Read through the listing, and wherever a line holds the word "source", return it.

══════════

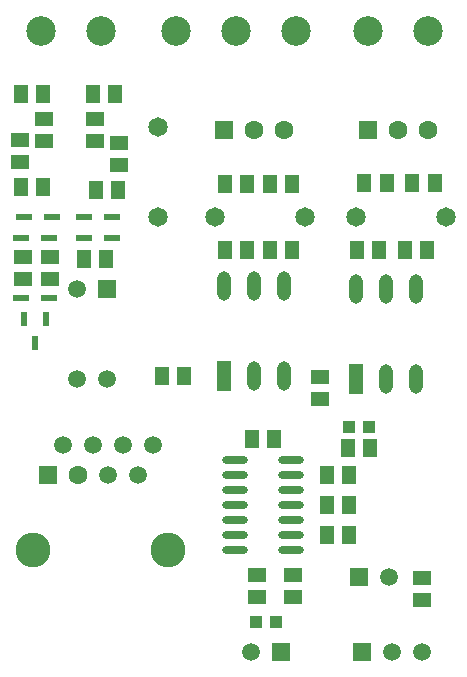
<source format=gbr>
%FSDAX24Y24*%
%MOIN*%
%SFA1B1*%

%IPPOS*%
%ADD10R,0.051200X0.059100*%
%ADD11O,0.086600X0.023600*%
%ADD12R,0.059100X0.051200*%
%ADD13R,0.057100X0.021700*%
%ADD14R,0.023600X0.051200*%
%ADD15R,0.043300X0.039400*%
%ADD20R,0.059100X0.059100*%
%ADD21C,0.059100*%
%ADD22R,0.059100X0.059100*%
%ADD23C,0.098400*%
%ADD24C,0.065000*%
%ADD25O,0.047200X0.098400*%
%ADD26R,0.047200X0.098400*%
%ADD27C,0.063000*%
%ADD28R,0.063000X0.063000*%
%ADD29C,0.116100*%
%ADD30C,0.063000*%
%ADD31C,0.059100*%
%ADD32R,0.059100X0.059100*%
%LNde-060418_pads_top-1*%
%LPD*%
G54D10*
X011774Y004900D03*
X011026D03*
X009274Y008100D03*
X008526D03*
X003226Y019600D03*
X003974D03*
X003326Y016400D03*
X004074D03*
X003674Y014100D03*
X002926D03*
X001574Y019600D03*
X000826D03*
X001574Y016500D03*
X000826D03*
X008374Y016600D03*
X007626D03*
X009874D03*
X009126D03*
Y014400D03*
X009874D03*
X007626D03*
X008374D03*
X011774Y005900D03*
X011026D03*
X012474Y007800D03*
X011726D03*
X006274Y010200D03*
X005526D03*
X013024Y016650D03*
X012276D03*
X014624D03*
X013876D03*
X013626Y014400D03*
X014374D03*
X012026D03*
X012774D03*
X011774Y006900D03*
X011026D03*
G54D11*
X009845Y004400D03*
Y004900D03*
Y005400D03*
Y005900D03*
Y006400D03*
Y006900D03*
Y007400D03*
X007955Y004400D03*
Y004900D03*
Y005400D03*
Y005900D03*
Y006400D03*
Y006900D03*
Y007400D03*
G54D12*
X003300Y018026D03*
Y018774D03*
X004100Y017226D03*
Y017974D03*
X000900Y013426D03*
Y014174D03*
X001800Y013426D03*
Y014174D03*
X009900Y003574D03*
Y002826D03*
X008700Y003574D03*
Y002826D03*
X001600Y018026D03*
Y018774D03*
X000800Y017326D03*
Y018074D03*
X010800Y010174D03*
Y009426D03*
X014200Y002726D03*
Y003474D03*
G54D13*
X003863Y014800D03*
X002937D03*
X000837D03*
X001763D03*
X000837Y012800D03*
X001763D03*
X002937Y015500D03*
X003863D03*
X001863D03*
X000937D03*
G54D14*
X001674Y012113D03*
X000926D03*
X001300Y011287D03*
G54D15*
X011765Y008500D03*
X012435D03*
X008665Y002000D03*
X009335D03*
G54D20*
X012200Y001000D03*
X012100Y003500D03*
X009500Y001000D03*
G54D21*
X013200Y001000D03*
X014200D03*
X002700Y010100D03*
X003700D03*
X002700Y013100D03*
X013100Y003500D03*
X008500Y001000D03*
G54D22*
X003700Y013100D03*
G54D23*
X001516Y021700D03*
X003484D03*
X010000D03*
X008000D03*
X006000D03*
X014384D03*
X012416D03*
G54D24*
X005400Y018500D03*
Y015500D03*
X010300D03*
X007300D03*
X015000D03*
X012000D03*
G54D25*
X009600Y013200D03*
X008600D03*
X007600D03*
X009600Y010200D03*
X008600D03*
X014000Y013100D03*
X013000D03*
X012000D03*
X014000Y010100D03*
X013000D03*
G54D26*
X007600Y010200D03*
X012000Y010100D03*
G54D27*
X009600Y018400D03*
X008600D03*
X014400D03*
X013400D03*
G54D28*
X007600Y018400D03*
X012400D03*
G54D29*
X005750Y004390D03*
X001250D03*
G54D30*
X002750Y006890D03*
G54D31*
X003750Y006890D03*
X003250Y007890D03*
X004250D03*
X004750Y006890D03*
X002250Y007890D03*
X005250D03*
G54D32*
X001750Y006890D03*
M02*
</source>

══════════

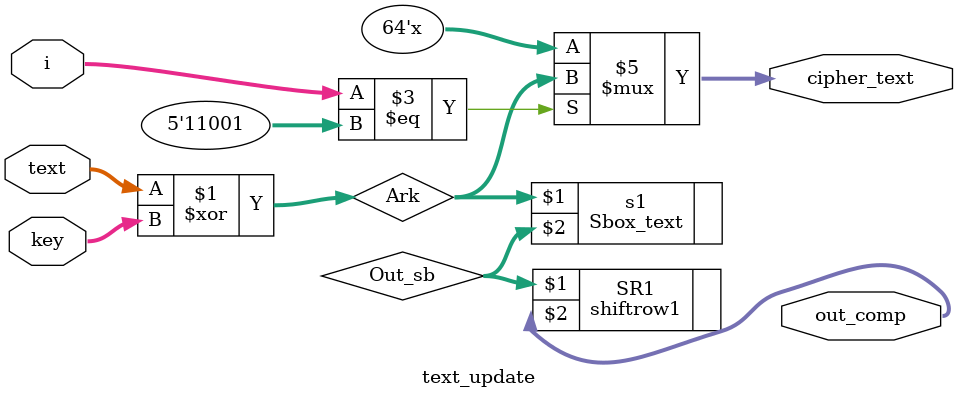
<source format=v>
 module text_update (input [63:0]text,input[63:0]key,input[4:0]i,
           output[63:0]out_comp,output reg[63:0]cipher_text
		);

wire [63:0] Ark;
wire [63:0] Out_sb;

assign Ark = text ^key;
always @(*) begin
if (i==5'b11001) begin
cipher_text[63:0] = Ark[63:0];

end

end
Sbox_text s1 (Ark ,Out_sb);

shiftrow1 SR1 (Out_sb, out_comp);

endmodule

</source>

══════════

● **Response area**:
<source format=gbr>
</source>
<source format=v>
</source>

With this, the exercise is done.